1. Treat these instructions as cross register class copies. The src
and dst classes are different (VR128 and FR32) but "compatible".

This seems reasonable.

2. Model it as extract_subreg which coalescer can eliminate.

#2 is conceptually correct. The problem is 128 bit XMM0 is the same
register as 32 bit (or 64 bit) XMM0. So it's not possible to define
the super-register / sub-register relationship.

I'm not seeing how this is "conceptually correct." It's a vector extract, not
a subregister. It's just that we want to reuse the same register.

It is though. Sub-register is a machine specific concept. It means vector_extract can be modeled as subreg_extract on this machine. Nothing is wrong with thatt.

Perhaps the answer is to add vector extract support to the coalescer, in
the same way you added subregister support. I don't understand the nitty
gritty of that, though.

I don't think that's a good idea. Conceptually vector_extract is very different from a move.

That leaves us with #1. I have added support to coalesce cross-class
copies (see CrossClassJoin in SimpleRegisterCoalescing.cpp).

Yep.

— WORK REQUEST A —
Echo everything in the register coalescing thread from "1. Treat these" down to "the same register.".
— WORK REQUEST B —
Answer these about the register coalescing thread:
(i) Which two register classes are given as the src and dst classes?
(ii) Which source file holds the support added for coalescing cross-class copies?
(iii) What kind of concept is a sub-register called?
The lines that come after the thread are separate material.

— STORED DATA —
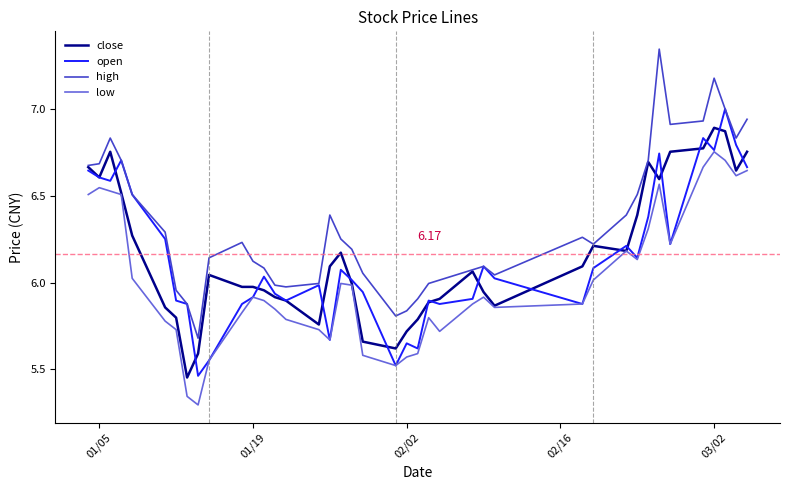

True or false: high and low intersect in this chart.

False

---

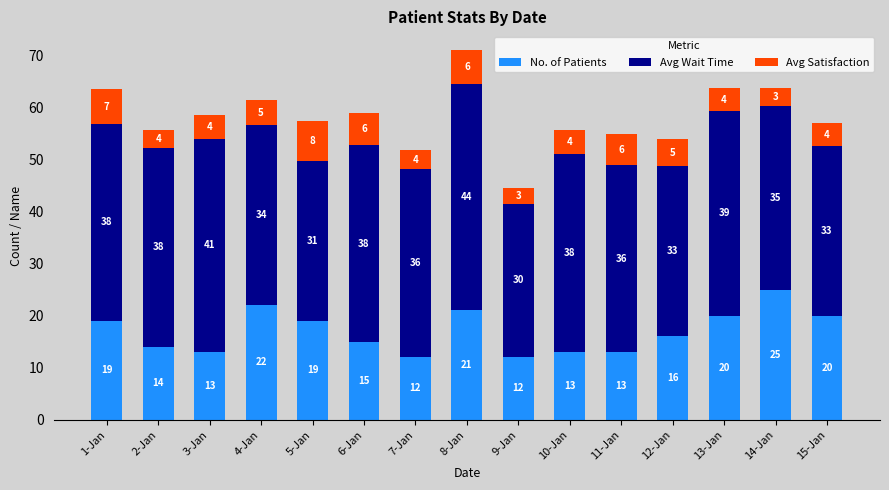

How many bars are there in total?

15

— ANSWER A —
1. Treat these instructions as cross register class copies. The src
and dst classes are different (VR128 and FR32) but "compatible".

This seems reasonable.

2. Model it as extract_subreg which coalescer can eliminate.

#2 is conceptually correct. The problem is 128 bit XMM0 is the same
register as 32 bit (or 64 bit) XMM0. So it's not possible to define
the super-register / sub-register relationship.

I'm not seeing how this is "conceptually correct." It's a vector extract, not
a subregister. It's just that we want to reuse the same register.

— ANSWER B —
(i) VR128 and FR32
(ii) SimpleRegisterCoalescing.cpp
(iii) A machine specific concept